╭──
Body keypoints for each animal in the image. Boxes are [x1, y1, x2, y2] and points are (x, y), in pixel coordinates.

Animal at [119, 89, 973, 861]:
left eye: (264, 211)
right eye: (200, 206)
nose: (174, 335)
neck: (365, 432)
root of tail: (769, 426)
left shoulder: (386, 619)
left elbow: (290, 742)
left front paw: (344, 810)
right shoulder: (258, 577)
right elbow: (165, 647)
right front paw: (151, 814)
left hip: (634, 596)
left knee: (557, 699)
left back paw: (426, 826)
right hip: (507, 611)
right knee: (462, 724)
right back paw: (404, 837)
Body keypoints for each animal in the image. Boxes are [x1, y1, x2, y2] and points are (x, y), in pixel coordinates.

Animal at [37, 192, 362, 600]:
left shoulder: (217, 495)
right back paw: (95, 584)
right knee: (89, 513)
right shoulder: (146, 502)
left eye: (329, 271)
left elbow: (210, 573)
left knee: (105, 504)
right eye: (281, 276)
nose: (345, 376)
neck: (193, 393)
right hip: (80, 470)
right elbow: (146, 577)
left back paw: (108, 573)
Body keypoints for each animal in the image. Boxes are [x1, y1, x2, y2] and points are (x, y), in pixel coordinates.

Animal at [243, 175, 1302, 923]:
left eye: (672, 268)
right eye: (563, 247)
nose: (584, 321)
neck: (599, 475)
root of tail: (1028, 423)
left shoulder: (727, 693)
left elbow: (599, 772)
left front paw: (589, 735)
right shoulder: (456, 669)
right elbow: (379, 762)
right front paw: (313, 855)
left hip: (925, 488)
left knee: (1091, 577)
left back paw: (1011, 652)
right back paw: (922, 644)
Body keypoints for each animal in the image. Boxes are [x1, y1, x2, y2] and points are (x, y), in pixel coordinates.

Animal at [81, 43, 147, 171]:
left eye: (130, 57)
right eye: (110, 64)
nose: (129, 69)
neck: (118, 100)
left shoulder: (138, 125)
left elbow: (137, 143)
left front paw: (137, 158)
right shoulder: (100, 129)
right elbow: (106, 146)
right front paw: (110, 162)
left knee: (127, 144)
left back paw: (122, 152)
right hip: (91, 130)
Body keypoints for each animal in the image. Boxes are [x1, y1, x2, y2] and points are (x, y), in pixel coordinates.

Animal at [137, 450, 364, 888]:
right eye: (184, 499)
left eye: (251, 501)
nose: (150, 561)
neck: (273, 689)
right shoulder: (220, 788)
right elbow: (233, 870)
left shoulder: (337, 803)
╰──
╭──
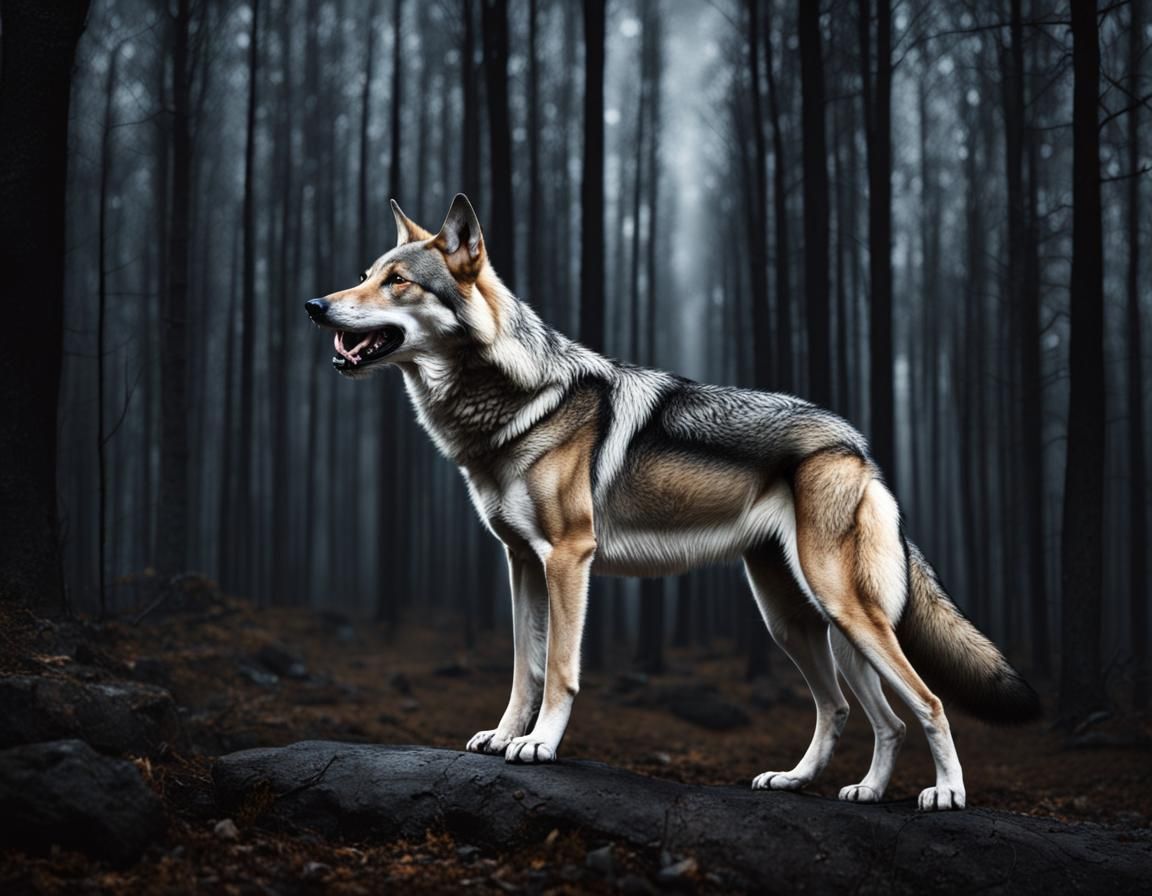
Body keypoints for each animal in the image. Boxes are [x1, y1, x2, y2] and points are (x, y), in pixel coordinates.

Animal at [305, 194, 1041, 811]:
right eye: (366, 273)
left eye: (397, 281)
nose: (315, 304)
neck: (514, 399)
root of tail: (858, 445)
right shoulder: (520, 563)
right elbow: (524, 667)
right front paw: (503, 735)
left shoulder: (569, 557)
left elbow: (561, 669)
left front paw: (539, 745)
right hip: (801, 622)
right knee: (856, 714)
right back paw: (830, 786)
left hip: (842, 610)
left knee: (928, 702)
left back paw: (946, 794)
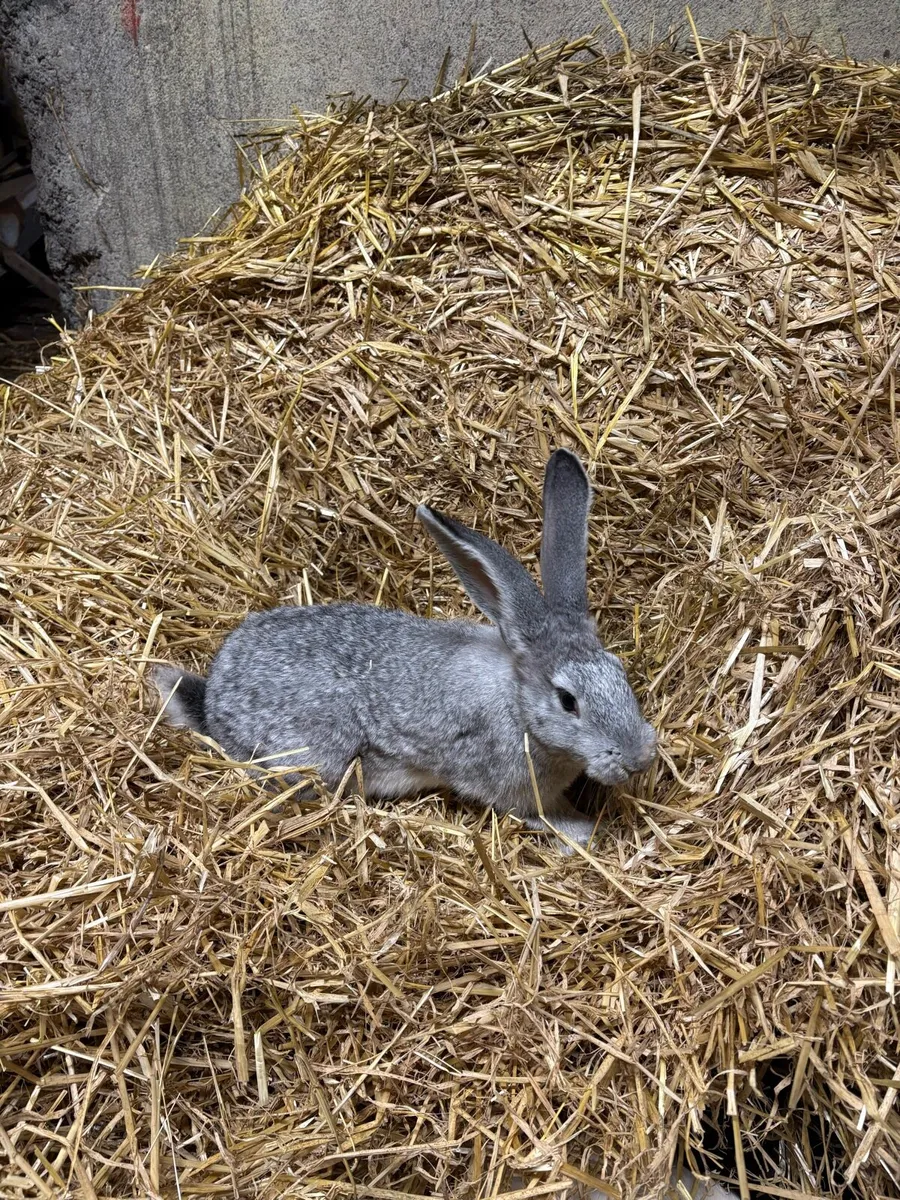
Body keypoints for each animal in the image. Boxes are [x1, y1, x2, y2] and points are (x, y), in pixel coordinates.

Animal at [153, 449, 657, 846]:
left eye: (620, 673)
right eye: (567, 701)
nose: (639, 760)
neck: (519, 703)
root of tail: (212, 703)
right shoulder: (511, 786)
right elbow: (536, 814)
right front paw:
╰──
╭──
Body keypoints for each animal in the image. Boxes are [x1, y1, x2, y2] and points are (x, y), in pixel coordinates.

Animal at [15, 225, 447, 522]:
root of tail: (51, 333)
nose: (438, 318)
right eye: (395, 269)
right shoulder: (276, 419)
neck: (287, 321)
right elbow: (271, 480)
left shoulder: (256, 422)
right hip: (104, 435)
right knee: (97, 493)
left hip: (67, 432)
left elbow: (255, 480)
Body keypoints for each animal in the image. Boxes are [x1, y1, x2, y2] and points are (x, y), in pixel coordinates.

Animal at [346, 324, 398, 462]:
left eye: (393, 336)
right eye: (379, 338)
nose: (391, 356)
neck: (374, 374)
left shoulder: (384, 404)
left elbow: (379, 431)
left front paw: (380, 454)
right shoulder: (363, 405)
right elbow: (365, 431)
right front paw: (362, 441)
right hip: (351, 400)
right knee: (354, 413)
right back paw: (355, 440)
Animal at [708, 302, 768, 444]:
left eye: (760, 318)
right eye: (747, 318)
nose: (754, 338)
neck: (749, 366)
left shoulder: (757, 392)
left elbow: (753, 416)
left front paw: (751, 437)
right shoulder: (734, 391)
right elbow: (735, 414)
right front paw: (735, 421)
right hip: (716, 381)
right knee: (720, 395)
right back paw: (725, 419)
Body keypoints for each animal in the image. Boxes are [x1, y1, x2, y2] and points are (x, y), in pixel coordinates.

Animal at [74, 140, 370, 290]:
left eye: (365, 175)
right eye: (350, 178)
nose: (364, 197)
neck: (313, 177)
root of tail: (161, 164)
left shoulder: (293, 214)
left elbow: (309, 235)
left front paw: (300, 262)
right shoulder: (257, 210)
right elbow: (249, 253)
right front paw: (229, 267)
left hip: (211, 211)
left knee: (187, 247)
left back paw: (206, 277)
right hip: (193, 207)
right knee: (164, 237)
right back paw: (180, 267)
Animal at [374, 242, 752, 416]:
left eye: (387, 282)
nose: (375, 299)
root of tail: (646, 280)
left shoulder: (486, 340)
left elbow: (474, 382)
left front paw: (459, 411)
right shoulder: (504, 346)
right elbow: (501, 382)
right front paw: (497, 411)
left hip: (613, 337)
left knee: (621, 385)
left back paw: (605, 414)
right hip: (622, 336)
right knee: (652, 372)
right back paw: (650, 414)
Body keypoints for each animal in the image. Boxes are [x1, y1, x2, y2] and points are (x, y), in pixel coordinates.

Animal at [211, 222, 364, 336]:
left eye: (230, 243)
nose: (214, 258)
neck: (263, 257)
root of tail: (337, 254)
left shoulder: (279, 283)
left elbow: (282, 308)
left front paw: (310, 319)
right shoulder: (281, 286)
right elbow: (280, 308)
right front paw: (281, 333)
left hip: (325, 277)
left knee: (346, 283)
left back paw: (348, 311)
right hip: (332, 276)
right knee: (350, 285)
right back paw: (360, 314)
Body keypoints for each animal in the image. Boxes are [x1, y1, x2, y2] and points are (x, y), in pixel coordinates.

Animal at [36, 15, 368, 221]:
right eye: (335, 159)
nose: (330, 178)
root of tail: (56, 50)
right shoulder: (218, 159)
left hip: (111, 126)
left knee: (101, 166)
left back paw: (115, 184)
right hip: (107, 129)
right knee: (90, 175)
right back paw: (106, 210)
╰──
_Activity_:
Go through the records above. Copy each line in which the string "tail" appears.

_Response to the task_:
root of tail: (769, 426)
root of tail: (1028, 423)
root of tail: (858, 445)
root of tail: (212, 703)
root of tail: (51, 333)
root of tail: (161, 164)
root of tail: (646, 280)
root of tail: (337, 254)
root of tail: (56, 50)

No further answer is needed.